Personal information
- Nationality: Kenyan
- Born: 5 February 2004 (age 22)

Sport
- Sport: Athletics
- Event: Javelin throw

Achievements and titles
- Personal bests: Javelin: 60.31 (Eugene, 2025) NR

Medal record
Women's athletics
Representing Kenya
Commonwealth Games
| Bronze medal – third place | 2026 Glasgow | Javelin throw |
African U20 Championships
| Silver medal – second place | 2023 Ndola | Javelin throw |

= Irene Jepkemboi =

Kenyan javelin thrower

Irene Jepkemboi (born 5 February 2004) is a Kenyan javelin thrower. She is the national record holder in the event. In 2025 she became the first Kenyan woman to compete in the javelin throw at the World Athletics Championships.

==Biography==
Jepkemboi attended Emkwen Primary School and Kaptebengewet High school in Uasin Gishu County. She later trained at the Complete Sports Training Camp in Kaptagat.

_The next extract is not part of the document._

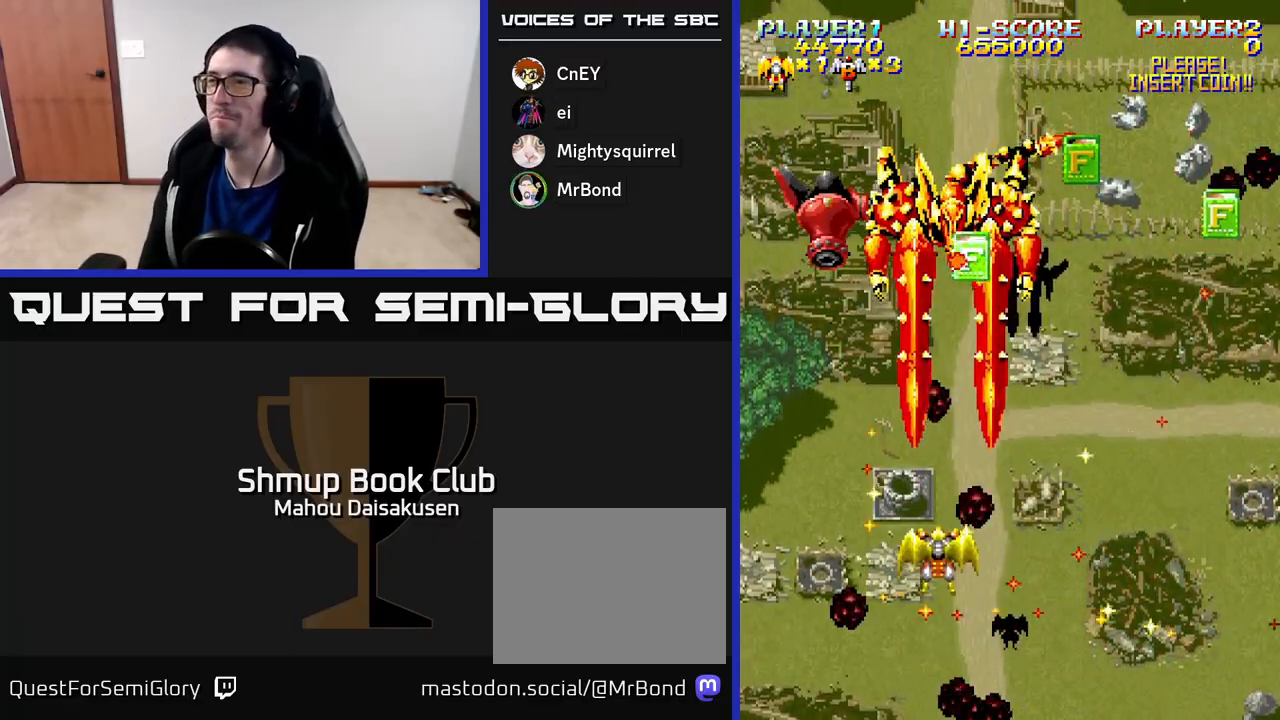
{"buttons": ["A", "DPAD_UP"], "right_stick": "center", "events": [[50, "DPAD_RIGHT", "down"], [367, "DPAD_RIGHT", "up"]]}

She won the silver medal in the javelin throw at the 2023 African U20 Championships in Ndola, Zambia in May 2023. She won the senior national title in the javelin throw at the Kenyan Athletics Championships in Nairobi in June 2023.

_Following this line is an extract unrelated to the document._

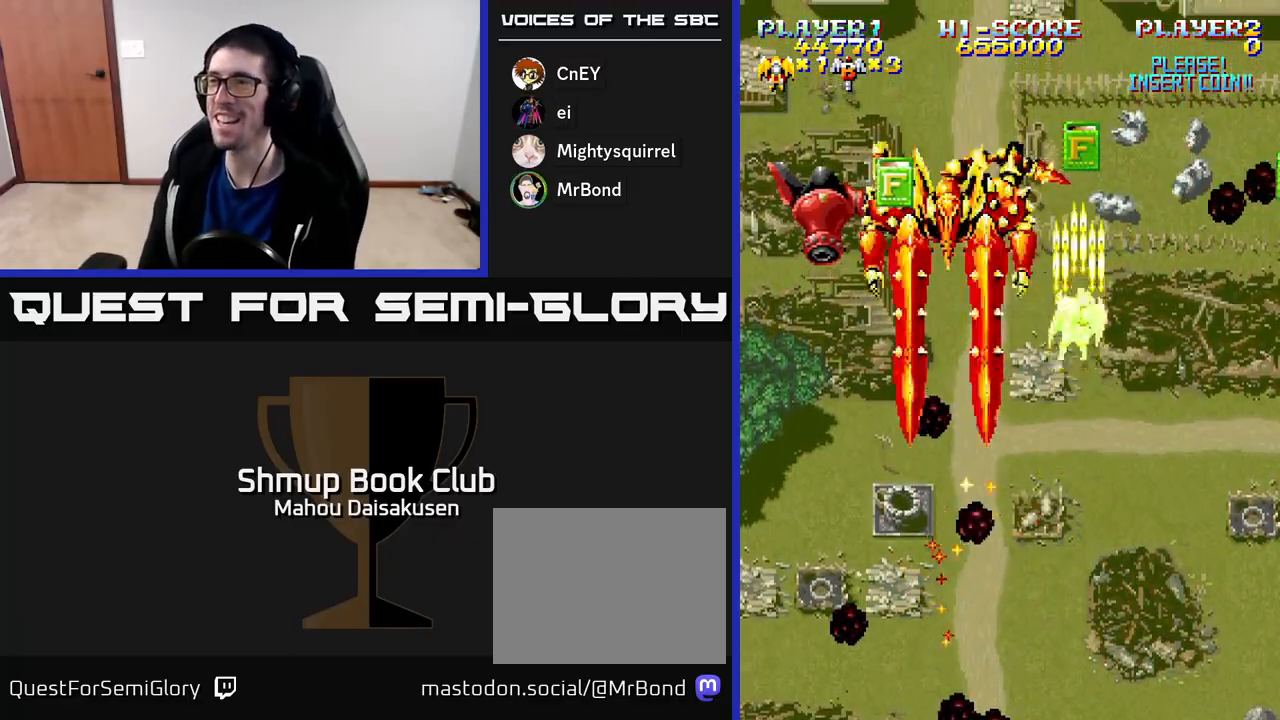
{"buttons": ["A", "DPAD_LEFT"], "right_stick": "center", "events": [[233, "DPAD_LEFT", "down"], [267, "DPAD_UP", "up"], [350, "DPAD_DOWN", "down"], [500, "DPAD_DOWN", "up"]]}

She moved to the United States to compete for Texas Christian University (TCU). In March 2024, she broke the Kenyan national record, previously set by Cecilia Kiplagat in 2007, with a 57.23m throw at the Texas A&M Invitational. She won the Big 12 Championships that year as a freshman, before finishing fourth overall at the 2024 NCAA Division I Outdoor Track and Field Championships, with a throw of 56.51 metres.

She threw a national record 60.31 metres whilst competing fir TCU at the NCAA Championships in Eugene, Oregon, placing third overall. She won the Kenyan Athletics Championships again in Nairobi in June 2025, with a throw of 57.88 metres.

She was selected to compete at the 2025 World Athletics Championships in Tokyo, Japan, qualifying via her world ranking. She threw 57.66 metres but did not advance to the final.
In doing so, she became the second Kenyan athlete after Julius Yego, and the first Kenyan female, to compete in the javelin at the championships.

On 1 August 2026, Kepkemboi won the bronze medal at the 2026 Commonwealth Games in Glasgow, Scotland, with a throw of 57.85m.